Maja Sternad

Personal information
- Date of birth: 28 December 2003 (age 22)
- Place of birth: Bornholte, Germany
- Height: 1.70 m (5 ft 7 in)
- Position: Winger

Team information
- Current team: Bayer 04 Leverkusen
- Number: 23

Youth career
- 2016–2019: SC Verl
- 2019–2020: Arminia Bielefeld

Senior career*
- Years: Team / Apps / (Gls)
- 2020–2021: Arminia Bielefeld / 16 / (3)
- 2021–2026: Werder Bremen / 98 / (8)
- 2026–: Bayer 04 Leverkusen / 5 / (1)

International career^{‡}
- 2017–2018: Germany U19 / 5 / (2)
- 2021–2022: Germany U19 / 4 / (2)
- 2022: Germany U20 / 2 / (0)
- 2024–: Slovenia / 18 / (2)

= Maja Sternad =

Slovenian footballer (born 2003)

Maja Sternad (born 28 April 2003) is a professional footballer who plays as a winger for Bayer 04 Leverkusen. Born in Germany, she plays for the Slovenia women's national team.

==Club career==
Sternad began playing football with the boy's youth side of SC Verl, before moving to Arminia Bielefeld on 26 November 2019. On 16 June 2021, she transferred to the Frauen-Bundesliga club Werder Bremen.

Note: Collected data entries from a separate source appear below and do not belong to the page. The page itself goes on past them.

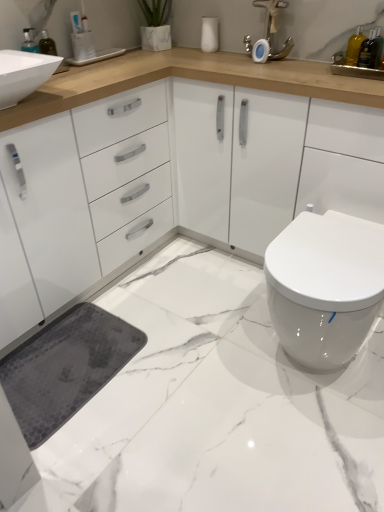
The width and height of the screenshot is (384, 512). What do you see at coordinates (324, 286) in the screenshot?
I see `white glossy toilet at lower right` at bounding box center [324, 286].

What is the approximate height of matte silver faucet at upper center?

10.51 inches.

Measure the distance between point (274, 22) and camera.

They are 1.72 meters apart.

What do you see at coordinates (217, 410) in the screenshot?
I see `white marble floor at lower right` at bounding box center [217, 410].

Measure the distance between point (363, 47) and camera.

The depth of point (363, 47) is 1.49 meters.

The width and height of the screenshot is (384, 512). What do you see at coordinates (76, 22) in the screenshot?
I see `blue plastic toothbrush at upper left, placed as the 1th toiletry when sorted from back to front` at bounding box center [76, 22].

Image resolution: width=384 pixels, height=512 pixels. I want to click on white glossy toilet at lower right, so (324, 286).

Which point is more forward, (26, 79) or (373, 62)?

The point (26, 79) is in front.

Would you consider white glossy sink at upper left, the first sink in the left-to-right sequence, to be distant from translucent glass bottle at upper right, the 2th sink from the left?

Indeed, white glossy sink at upper left, the first sink in the left-to-right sequence, is not near translucent glass bottle at upper right, the 2th sink from the left.

From the image's perspective, who appears lower, white glossy sink at upper left, the first sink in the left-to-right sequence, or translucent glass bottle at upper right, the 2th sink from the left?

white glossy sink at upper left, the first sink in the left-to-right sequence, appears lower in the image.

Can we say white glossy sink at upper left, the first sink in the left-to-right sequence, lies outside translucent glass bottle at upper right, the 2th sink from the left?

Yes, white glossy sink at upper left, the first sink in the left-to-right sequence, is not within translucent glass bottle at upper right, the 2th sink from the left.

Can you confirm if white glossy toilet at lower right is positioned to the right of translucent glass bottle at upper right, the 2th sink from the left?

No.

In the scene shown: Is white glossy toilet at lower right closer to the viewer compared to translucent glass bottle at upper right, which is counted as the 1th sink, starting from the right?

That is True.

Is translucent glass bottle at upper right, the 2th sink from the left, completely or partially inside white glossy toilet at lower right?

No, translucent glass bottle at upper right, the 2th sink from the left, is not surrounded by white glossy toilet at lower right.

From the image's perspective, is white glossy toilet at lower right located above translucent glass bottle at upper right, arranged as the second toiletry when viewed from the back?

No, from the image's perspective, white glossy toilet at lower right is not over translucent glass bottle at upper right, arranged as the second toiletry when viewed from the back.

Considering the positions of point (325, 338) and point (369, 55), is point (325, 338) closer or farther from the camera than point (369, 55)?

Point (325, 338).

Could you tell me if white glossy toilet at lower right is turned towards translucent glass bottle at upper right, the 2th toiletry positioned from the left?

No.

How far apart are white glossy toilet at lower right and translucent glass bottle at upper right, the first toiletry in the front-to-back sequence?

They are 30.99 inches apart.

From the image's perspective, between blue plastic toothbrush at upper left, the first toiletry from the top, and translucent glass bottle at upper right, which is counted as the 1th sink, starting from the right, which one is located above?

blue plastic toothbrush at upper left, the first toiletry from the top, from the image's perspective.

Is blue plastic toothbrush at upper left, the 1th toiletry from the left, taller than translucent glass bottle at upper right, which is counted as the 1th sink, starting from the right?

No, blue plastic toothbrush at upper left, the 1th toiletry from the left, is not taller than translucent glass bottle at upper right, which is counted as the 1th sink, starting from the right.

Is blue plastic toothbrush at upper left, arranged as the 2th toiletry when viewed from the front, to the right of translucent glass bottle at upper right, the 2th sink from the left, from the viewer's perspective?

No, blue plastic toothbrush at upper left, arranged as the 2th toiletry when viewed from the front, is not to the right of translucent glass bottle at upper right, the 2th sink from the left.

Considering the sizes of objects blue plastic toothbrush at upper left, the 1th toiletry from the left, and translucent glass bottle at upper right, which is counted as the 1th sink, starting from the right, in the image provided, who is thinner, blue plastic toothbrush at upper left, the 1th toiletry from the left, or translucent glass bottle at upper right, which is counted as the 1th sink, starting from the right,?

With smaller width is blue plastic toothbrush at upper left, the 1th toiletry from the left.

Considering the sizes of white marble floor at lower right and matte silver faucet at upper center in the image, is white marble floor at lower right taller or shorter than matte silver faucet at upper center?

Considering their sizes, white marble floor at lower right has less height than matte silver faucet at upper center.

How different are the orientations of white marble floor at lower right and matte silver faucet at upper center in degrees?

90.5 degrees separate the facing orientations of white marble floor at lower right and matte silver faucet at upper center.

How distant is white marble floor at lower right from matte silver faucet at upper center?

white marble floor at lower right is 1.25 meters away from matte silver faucet at upper center.

Which is more to the right, white marble floor at lower right or matte silver faucet at upper center?

matte silver faucet at upper center.

Considering the positions of points (367, 42) and (354, 44), is point (367, 42) farther from camera compared to point (354, 44)?

No, (367, 42) is closer to viewer.

From a real-world perspective, which toiletry is the 1st one above the translucent glass bottle at upper right, the 2th sink from the left? Please provide its 2D coordinates.

[(370, 50)]

Who is shorter, translucent glass bottle at upper right, the 2th toiletry positioned from the left, or translucent glass bottle at upper right, the 2th sink from the left?

Standing shorter between the two is translucent glass bottle at upper right, the 2th sink from the left.

Can you tell me how much translucent glass bottle at upper right, acting as the 1th toiletry starting from the bottom, and translucent glass bottle at upper right, the 2th sink from the left, differ in facing direction?

The angle between the facing direction of translucent glass bottle at upper right, acting as the 1th toiletry starting from the bottom, and the facing direction of translucent glass bottle at upper right, the 2th sink from the left, is 0.00125 degrees.

Can we say white marble floor at lower right lies outside white glossy sink at upper left, the second sink when ordered from right to left?

white marble floor at lower right is positioned outside white glossy sink at upper left, the second sink when ordered from right to left.

Is point (156, 462) more distant than point (25, 90)?

No, it is not.

In the image, is white marble floor at lower right on the left side or the right side of white glossy sink at upper left, the second sink when ordered from right to left?

From the image, it's evident that white marble floor at lower right is to the right of white glossy sink at upper left, the second sink when ordered from right to left.

This screenshot has width=384, height=512. I want to click on sink that appears on the right of white glossy sink at upper left, the second sink when ordered from right to left, so click(361, 56).

This screenshot has width=384, height=512. In the image, there is a translucent glass bottle at upper right, the 2th sink from the left. Find the location of `toilet below it (from a real-world perspective)`. toilet below it (from a real-world perspective) is located at coordinates (324, 286).

Considering their positions, is white glossy sink at upper left, the first sink in the left-to-right sequence, positioned closer to white glossy toilet at lower right than translucent glass bottle at upper right, the 2th toiletry positioned from the left?

Based on the image, translucent glass bottle at upper right, the 2th toiletry positioned from the left, appears to be nearer to white glossy toilet at lower right.

Considering their positions, is blue plastic toothbrush at upper left, arranged as the 2th toiletry when viewed from the front, positioned closer to translucent glass bottle at upper right, acting as the 1th toiletry starting from the bottom, than translucent glass bottle at upper right, the 2th sink from the left?

translucent glass bottle at upper right, the 2th sink from the left, is closer to translucent glass bottle at upper right, acting as the 1th toiletry starting from the bottom.

When comparing their distances from white glossy toilet at lower right, does matte silver faucet at upper center or white marble floor at lower right seem further?

matte silver faucet at upper center lies further to white glossy toilet at lower right than the other object.

Estimate the real-world distances between objects in this image. Which object is further from translucent glass bottle at upper right, the first toiletry in the front-to-back sequence, matte silver faucet at upper center or white glossy sink at upper left, the first sink in the left-to-right sequence?

white glossy sink at upper left, the first sink in the left-to-right sequence.

Which object lies further to the anchor point blue plastic toothbrush at upper left, the first toiletry from the top, translucent glass bottle at upper right, the 2th sink from the left, or translucent glass bottle at upper right, the first toiletry in the front-to-back sequence?

Based on the image, translucent glass bottle at upper right, the first toiletry in the front-to-back sequence, appears to be further to blue plastic toothbrush at upper left, the first toiletry from the top.

Considering their positions, is matte silver faucet at upper center positioned further to blue plastic toothbrush at upper left, which ranks as the 2th toiletry in right-to-left order, than white marble floor at lower right?

white marble floor at lower right lies further to blue plastic toothbrush at upper left, which ranks as the 2th toiletry in right-to-left order, than the other object.

When comparing their distances from translucent glass bottle at upper right, acting as the 1th toiletry starting from the bottom, does matte silver faucet at upper center or white marble floor at lower right seem closer?

Among the two, matte silver faucet at upper center is located nearer to translucent glass bottle at upper right, acting as the 1th toiletry starting from the bottom.

Looking at the image, which one is located further to white marble floor at lower right, white glossy toilet at lower right or matte silver faucet at upper center?

matte silver faucet at upper center is positioned further to the anchor white marble floor at lower right.

Find the location of `toiletry between white glossy sink at upper left, the first sink in the left-to-right sequence, and white glossy toilet at lower right`. toiletry between white glossy sink at upper left, the first sink in the left-to-right sequence, and white glossy toilet at lower right is located at coordinates (76, 22).

Identify the location of faucet between white glossy sink at upper left, the second sink when ordered from right to left, and translucent glass bottle at upper right, the 2th sink from the left. This screenshot has width=384, height=512. (274, 27).

The image size is (384, 512). I want to click on sink that lies between translucent glass bottle at upper right, the 2th sink from the left, and white marble floor at lower right from top to bottom, so click(x=23, y=74).

At what (x,y) coordinates should I click in order to perform the action: click on sink between white glossy sink at upper left, the second sink when ordered from right to left, and translucent glass bottle at upper right, the 1th toiletry positioned from the right, from left to right. Please return your answer as a coordinate pair (x, y). Looking at the image, I should click on (361, 56).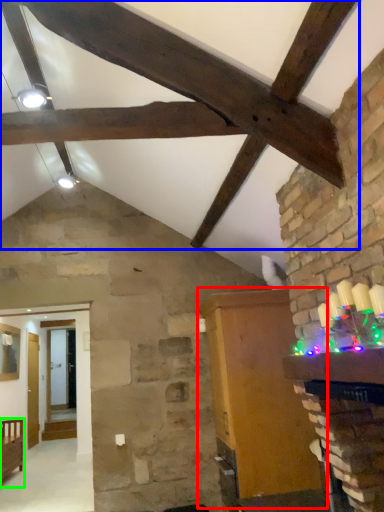
Question: Which is farther away from furniture (highlighted by a red box)? exhaust hood (highlighted by a blue box) or furniture (highlighted by a green box)?

Choices:
 (A) exhaust hood
 (B) furniture

Answer: (B)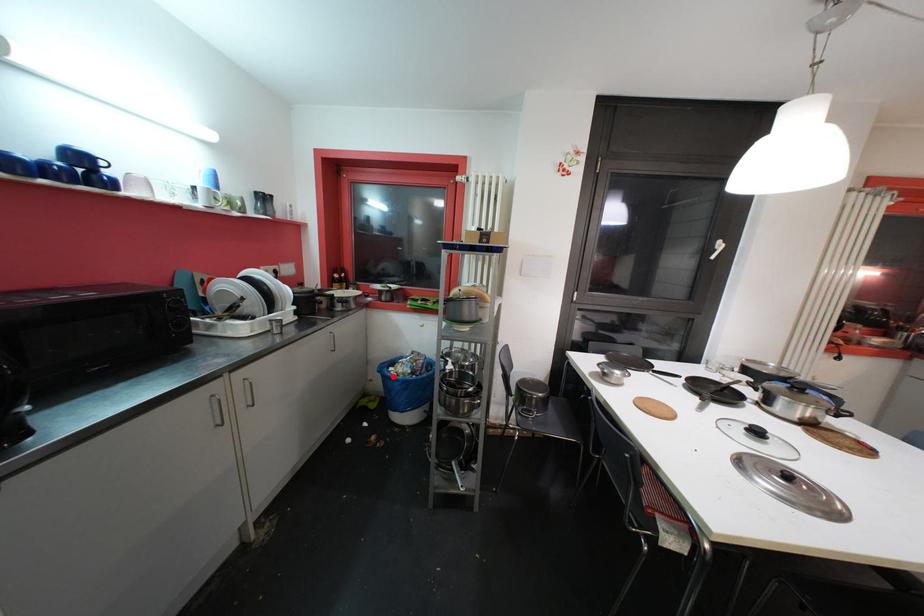
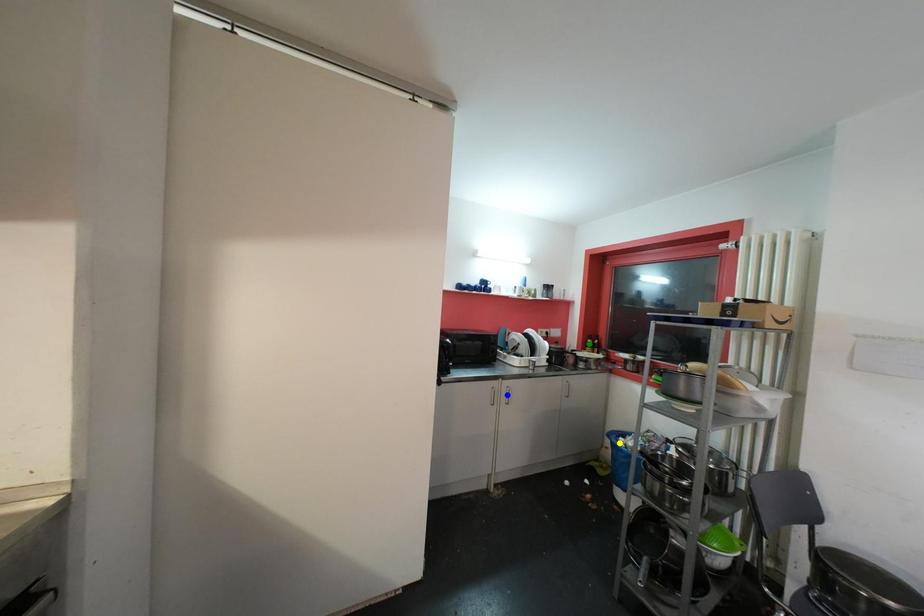
Question: I am providing you with two images of the same scene from different viewpoints. A red point is marked on the first image. You are given multiple points on the second image. Which spot in image 2 lines up with the point in image 1?

Choices:
 (A) yellow point
 (B) green point
 (C) blue point

Answer: (A)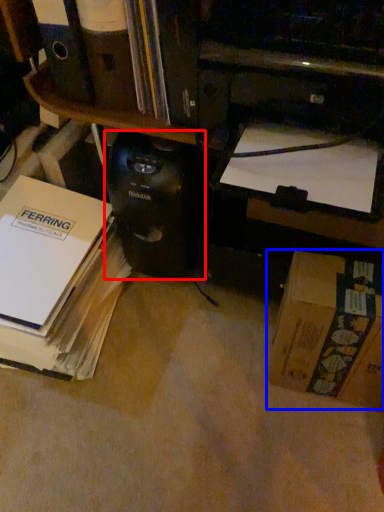
Question: Which object is further to the camera taking this photo, computer tower (highlighted by a red box) or box (highlighted by a blue box)?

Choices:
 (A) computer tower
 (B) box

Answer: (A)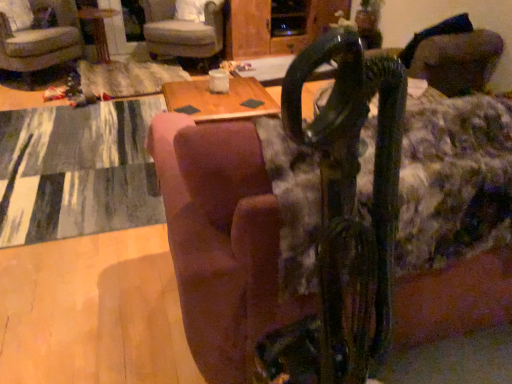
Question: In terms of height, does velvet-like gray armchair at upper center, which is the first chair in right-to-left order, look taller or shorter compared to wooden table at center?

Choices:
 (A) tall
 (B) short

Answer: (A)

Question: In the image, is velvet-like gray armchair at upper center, which is the first chair in right-to-left order, on the left side or the right side of wooden table at center?

Choices:
 (A) right
 (B) left

Answer: (A)

Question: Considering the real-world distances, which object is farthest from the textured gray rug at lower left?

Choices:
 (A) brown fabric couch at center
 (B) wooden table at center
 (C) velvet-like gray armchair at upper center, arranged as the second chair when viewed from the left
 (D) velvet beige armchair at upper left, which appears as the 1th chair when viewed from the left

Answer: (B)

Question: Estimate the real-world distances between objects in this image. Which object is farther from the velvet-like gray armchair at upper center, which is the first chair in right-to-left order?

Choices:
 (A) velvet beige armchair at upper left, which appears as the 1th chair when viewed from the left
 (B) textured gray rug at lower left
 (C) wooden table at center
 (D) brown fabric couch at center

Answer: (D)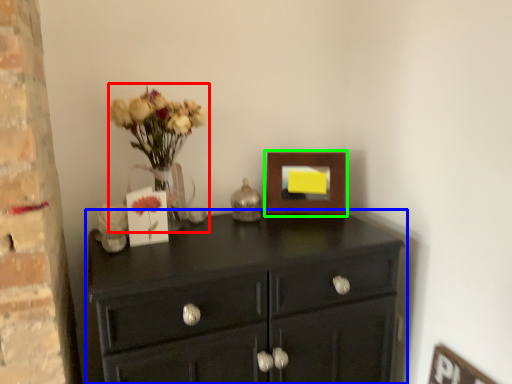
Question: Estimate the real-world distances between objects in this image. Which object is closer to floral arrangement (highlighted by a red box), chest of drawers (highlighted by a blue box) or picture frame (highlighted by a green box)?

Choices:
 (A) chest of drawers
 (B) picture frame

Answer: (A)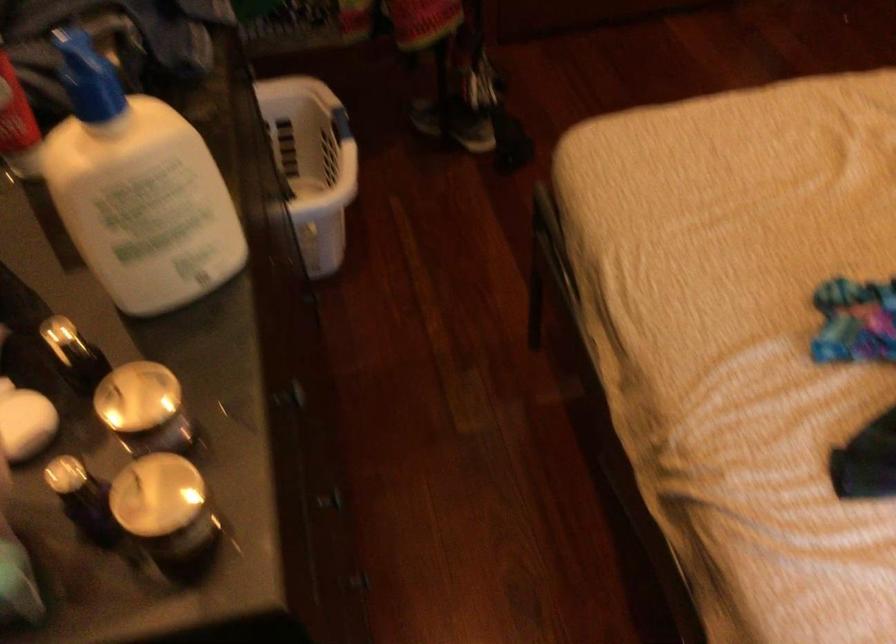
This screenshot has height=644, width=896. What do you see at coordinates (312, 164) in the screenshot?
I see `the white laundry basket` at bounding box center [312, 164].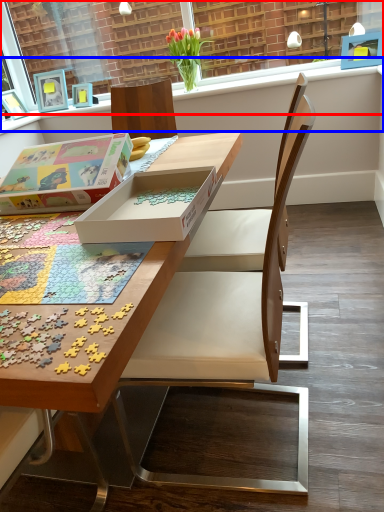
Question: Which point is closer to the camera, window frame (highlighted by a red box) or window sill (highlighted by a blue box)?

Choices:
 (A) window frame
 (B) window sill

Answer: (A)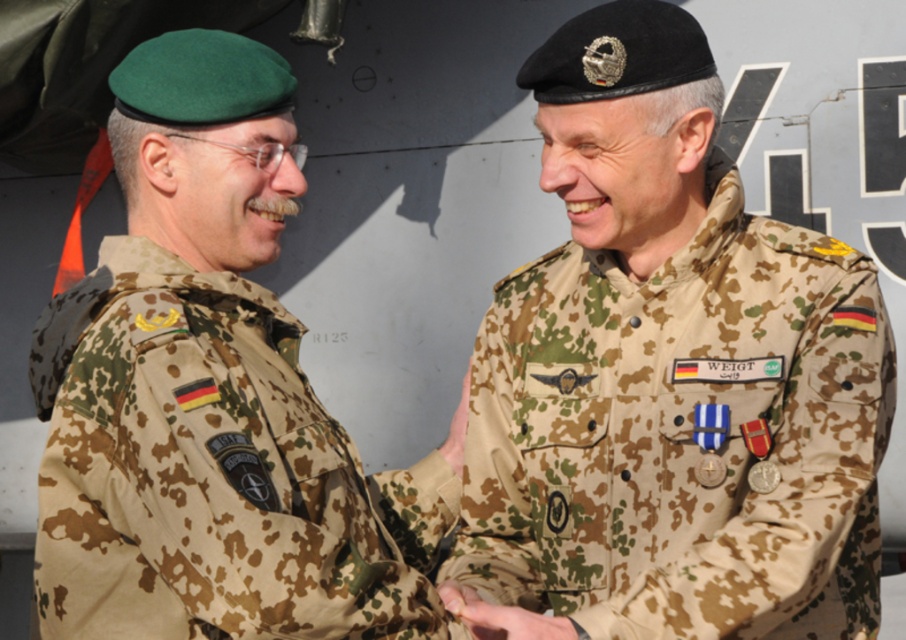
Question: Does camouflage uniform at center have a smaller size compared to camouflage uniform at left?

Choices:
 (A) no
 (B) yes

Answer: (A)

Question: Does camouflage uniform at center have a greater width compared to camouflage uniform at left?

Choices:
 (A) no
 (B) yes

Answer: (B)

Question: Is camouflage uniform at center to the right of camouflage uniform at left from the viewer's perspective?

Choices:
 (A) no
 (B) yes

Answer: (B)

Question: Which point appears closest to the camera in this image?

Choices:
 (A) (829, 264)
 (B) (153, 317)

Answer: (B)

Question: Which of the following is the farthest from the observer?

Choices:
 (A) camouflage uniform at left
 (B) camouflage uniform at center

Answer: (B)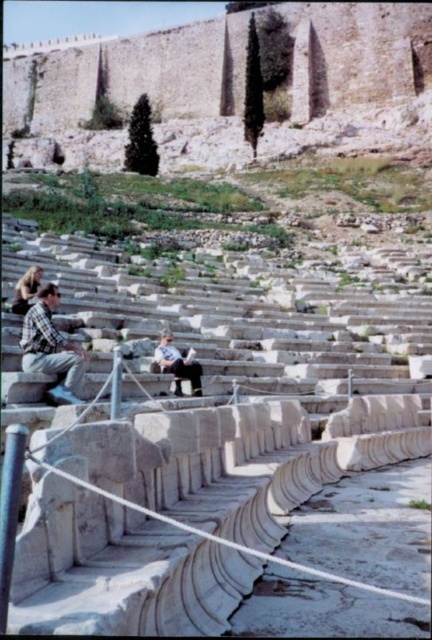
Does point (79, 353) lie in front of point (19, 310)?

Yes.

Image resolution: width=432 pixels, height=640 pixels. What do you see at coordinates (50, 348) in the screenshot?
I see `plaid shirt at center` at bounding box center [50, 348].

Who is more distant from viewer, (57, 349) or (19, 314)?

Positioned behind is point (19, 314).

You are a GUI agent. You are given a task and a screenshot of the screen. Output one action in this format:
    pyautogui.click(x=<x>, y=<y>)
    Task: Click on the plaid shirt at center
    
    Given the screenshot: What is the action you would take?
    [50, 348]

Does light brown leather jacket at center appear on the left side of light brown hair at left?

In fact, light brown leather jacket at center is to the right of light brown hair at left.

Who is more forward, (168, 339) or (25, 284)?

Point (168, 339) is in front.

At what (x,y) coordinates should I click in order to perform the action: click on light brown leather jacket at center. Please return your answer as a coordinate pair (x, y). Looking at the image, I should click on (177, 364).

Can you confirm if plaid shirt at center is positioned below light brown leather jacket at center?

Incorrect, plaid shirt at center is not positioned below light brown leather jacket at center.

Is plaid shirt at center further to the viewer compared to light brown leather jacket at center?

No, plaid shirt at center is closer to the viewer.

Is point (34, 337) positioned before point (162, 372)?

Yes, it is.

At what (x,y) coordinates should I click in order to perform the action: click on plaid shirt at center. Please return your answer as a coordinate pair (x, y). This screenshot has width=432, height=640. Looking at the image, I should click on (50, 348).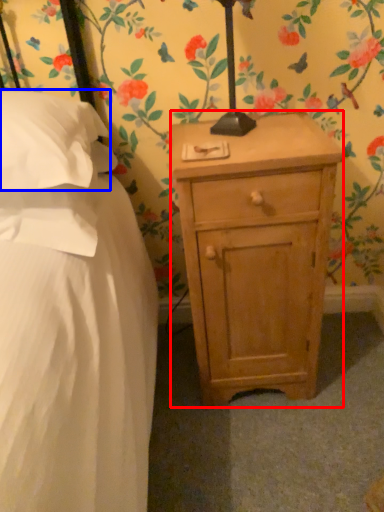
Question: Which object is closer to the camera taking this photo, nightstand (highlighted by a red box) or pillow (highlighted by a blue box)?

Choices:
 (A) nightstand
 (B) pillow

Answer: (B)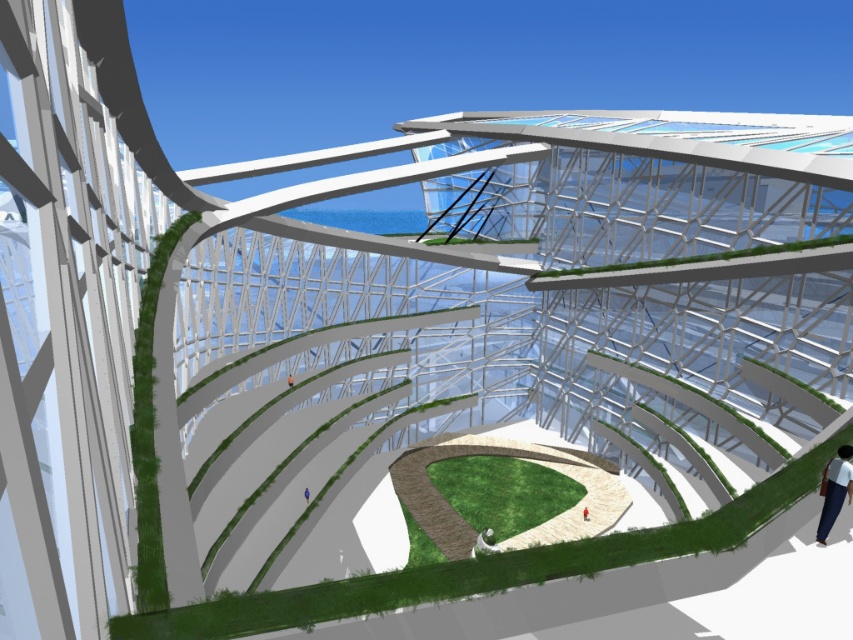
Between green grass at center and white fabric pants at lower right, which one has less height?

Standing shorter between the two is white fabric pants at lower right.

Who is positioned more to the right, green grass at center or white fabric pants at lower right?

Positioned to the right is white fabric pants at lower right.

Who is more distant from viewer, (450,470) or (821,484)?

The point (450,470) is more distant.

Where is `green grass at center`? Image resolution: width=853 pixels, height=640 pixels. green grass at center is located at coordinates (503, 492).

For the 2026/27 season, she moved to a league rival Bayer 04 Leverkusen.

==International career==
Born in Germany, Sternad is of Slovene descent through her father from Maribor and holds dual-citizenship. She played for the Germany U20s at the 2022 FIFA U-20 Women's World Cup. On 16 October 2024, it was announced that she opted to play for the Slovenia women's national team at a senior level.